Dy, who was not involved in the current study, told us that:

“When a patient is diagnosed with breast cancer and undergoes the necessary evidence-based treatment, including surgery, chemotherapy, and radiotherapy, they are likely to receive adequate and prompt treatment to control their other comorbidities and to prevent the long-term risk of chemotherapy-induced cognitive dysfunction.”

He also touched on why radiation therapy may have provided short-term benefit against developing Alzheimer’s.

“The biological mechanisms behind this lower short-term risk are the potential of radiotherapy to reduce astrogliosis and microgliosis and have anti-inflammatory and neuroprotective effects,” explained Dy.

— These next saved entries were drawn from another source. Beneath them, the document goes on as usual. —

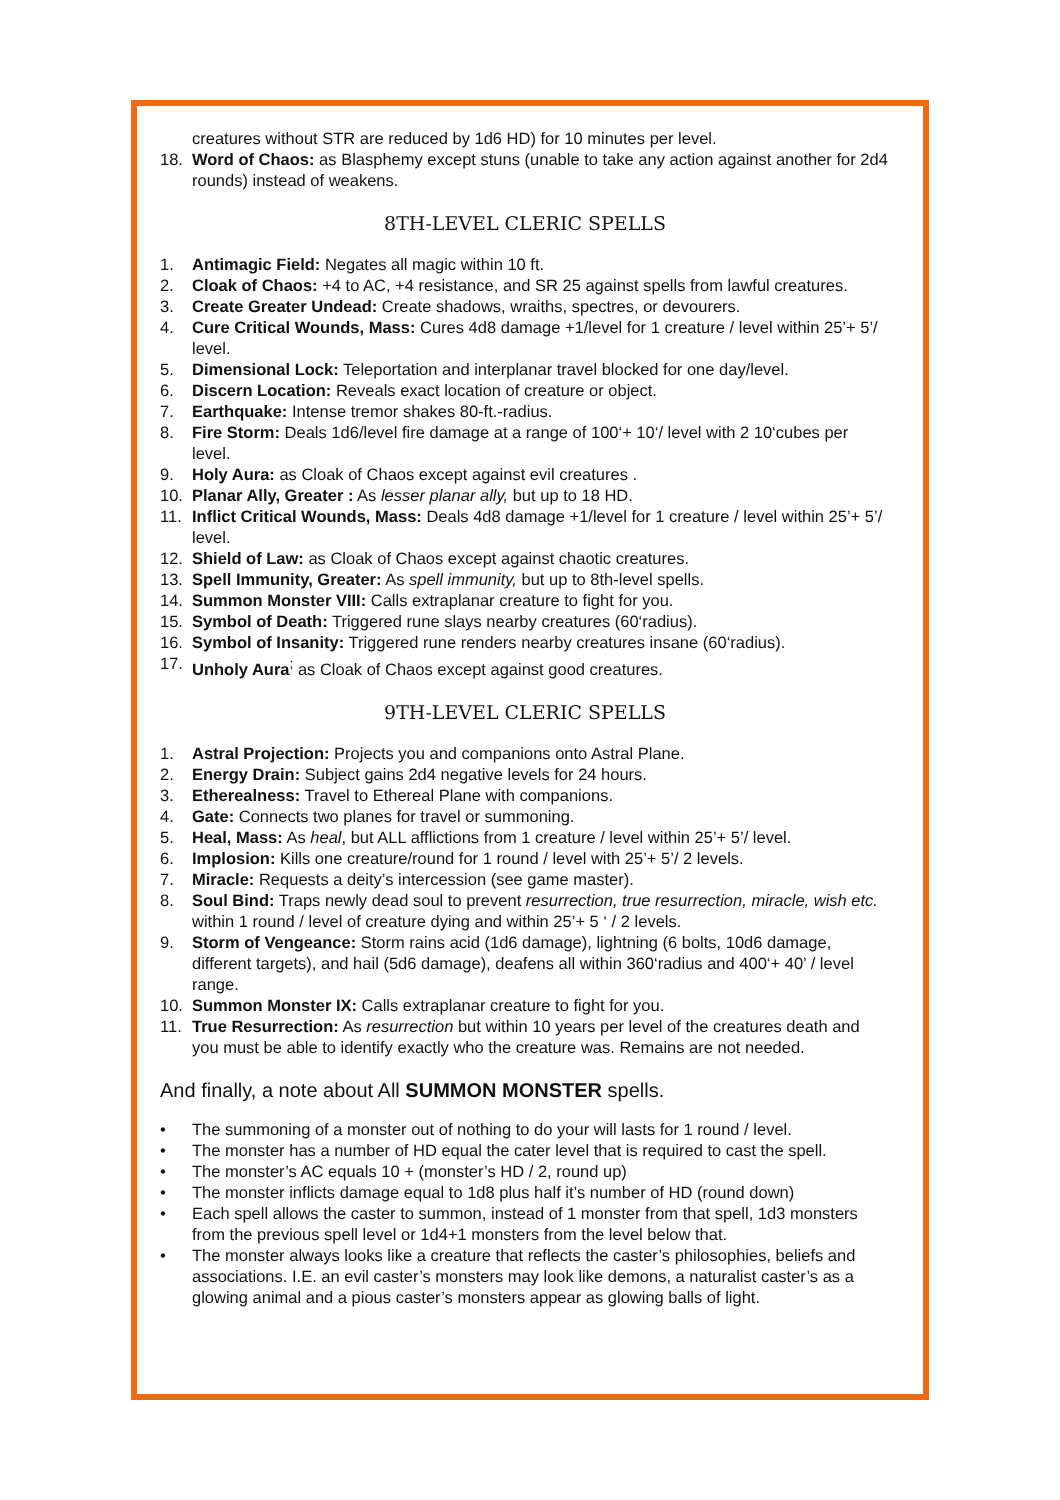creatures without STR are reduced by 1d6 HD) for 10 minutes per level.
18. Word of Chaos: as Blasphemy except stuns (unable to take any action against another for 2d4 rounds) instead of weakens.
8TH-LEVEL CLERIC SPELLS
1. Antimagic Field: Negates all magic within 10 ft.
2. Cloak of Chaos: +4 to AC, +4 resistance, and SR 25 against spells from lawful creatures.
3. Create Greater Undead: Create shadows, wraiths, spectres, or devourers.
4. Cure Critical Wounds, Mass: Cures 4d8 damage +1/level for 1 creature / level within 25’+ 5’/ level.
5. Dimensional Lock: Teleportation and interplanar travel blocked for one day/level.
6. Discern Location: Reveals exact location of creature or object.
7. Earthquake: Intense tremor shakes 80-ft.-radius.
8. Fire Storm: Deals 1d6/level fire damage at a range of 100‘+ 10‘/ level with 2 10‘cubes per level.
9. Holy Aura: as Cloak of Chaos except against evil creatures .
10. Planar Ally, Greater : As lesser planar ally, but up to 18 HD.
11. Inflict Critical Wounds, Mass: Deals 4d8 damage +1/level for 1 creature / level within 25’+ 5’/ level.
12. Shield of Law: as Cloak of Chaos except against chaotic creatures.
13. Spell Immunity, Greater: As spell immunity, but up to 8th-level spells.
14. Summon Monster VIII: Calls extraplanar creature to fight for you.
15. Symbol of Death: Triggered rune slays nearby creatures (60‘radius).
16. Symbol of Insanity: Triggered rune renders nearby creatures insane (60‘radius).
17. Unholy Aura<sup>;</sup> as Cloak of Chaos except against good creatures.
9TH-LEVEL CLERIC SPELLS
1. Astral Projection: Projects you and companions onto Astral Plane.
2. Energy Drain: Subject gains 2d4 negative levels for 24 hours.
3. Etherealness: Travel to Ethereal Plane with companions.
4. Gate: Connects two planes for travel or summoning.
5. Heal, Mass: As heal, but ALL afflictions from 1 creature / level within 25’+ 5’/ level.
6. Implosion: Kills one creature/round for 1 round / level with 25’+ 5’/ 2 levels.
7. Miracle: Requests a deity’s intercession (see game master).
8. Soul Bind: Traps newly dead soul to prevent resurrection, true resurrection, miracle, wish etc. within 1 round / level of creature dying and within 25’+ 5 ‘ / 2 levels.
9. Storm of Vengeance: Storm rains acid (1d6 damage), lightning (6 bolts, 10d6 damage, different targets), and hail (5d6 damage), deafens all within 360‘radius and 400‘+ 40’ / level range.
10. Summon Monster IX: Calls extraplanar creature to fight for you.
11. True Resurrection: As resurrection but within 10 years per level of the creatures death and you must be able to identify exactly who the creature was. Remains are not needed.
And finally, a note about All SUMMON MONSTER spells.
• The summoning of a monster out of nothing to do your will lasts for 1 round / level.
• The monster has a number of HD equal the cater level that is required to cast the spell.
• The monster’s AC equals 10 + (monster’s HD / 2, round up)
• The monster inflicts damage equal to 1d8 plus half it’s number of HD (round down)
• Each spell allows the caster to summon, instead of 1 monster from that spell, 1d3 monsters from the previous spell level or 1d4+1 monsters from the level below that.
• The monster always looks like a creature that reflects the caster’s philosophies, beliefs and associations. I.E. an evil caster’s monsters may look like demons, a naturalist caster’s as a glowing animal and a pious caster’s monsters appear as glowing balls of light.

Dy said that people who are looking to reduce their long-term risk of developing Alzheimer’s should focus on controlling vascular risk factors such as blood pressure and diabetes.

Rizwan Bashir, MD, a board-certified neurologist at AICA Orthopedics, likewise not involved in the study, told MNT that the findings indicating that radiation potentially provided short-term benefit were “fascinating.”

“While the results are preliminary and warrant cautious interpretation, they open the door to meaningful hypotheses about underlying mechanisms,” said Bashir.

Bashir suggested that radiation therapy might influence the immune system or interfere with the formation of amyloid plaques, both of which are associated with Alzheimer’s pathology.

“Additionally, estrogen plays a complex role in both cancer biology and neurodegeneration,” shared Bashir. “Lowering estrogen levels through hormone therapy may, paradoxically, reduce Alzheimer’s risk in some patients.”

Bashir emphasized that more long-term research is needed in this area.

“This study is encouraging in that it challenges assumptions and suggests that certain cancer-related treatments may influence dementia risk in unexpected ways,” said Bashir. “More longitudinal research will be critical in clarifying these associations.”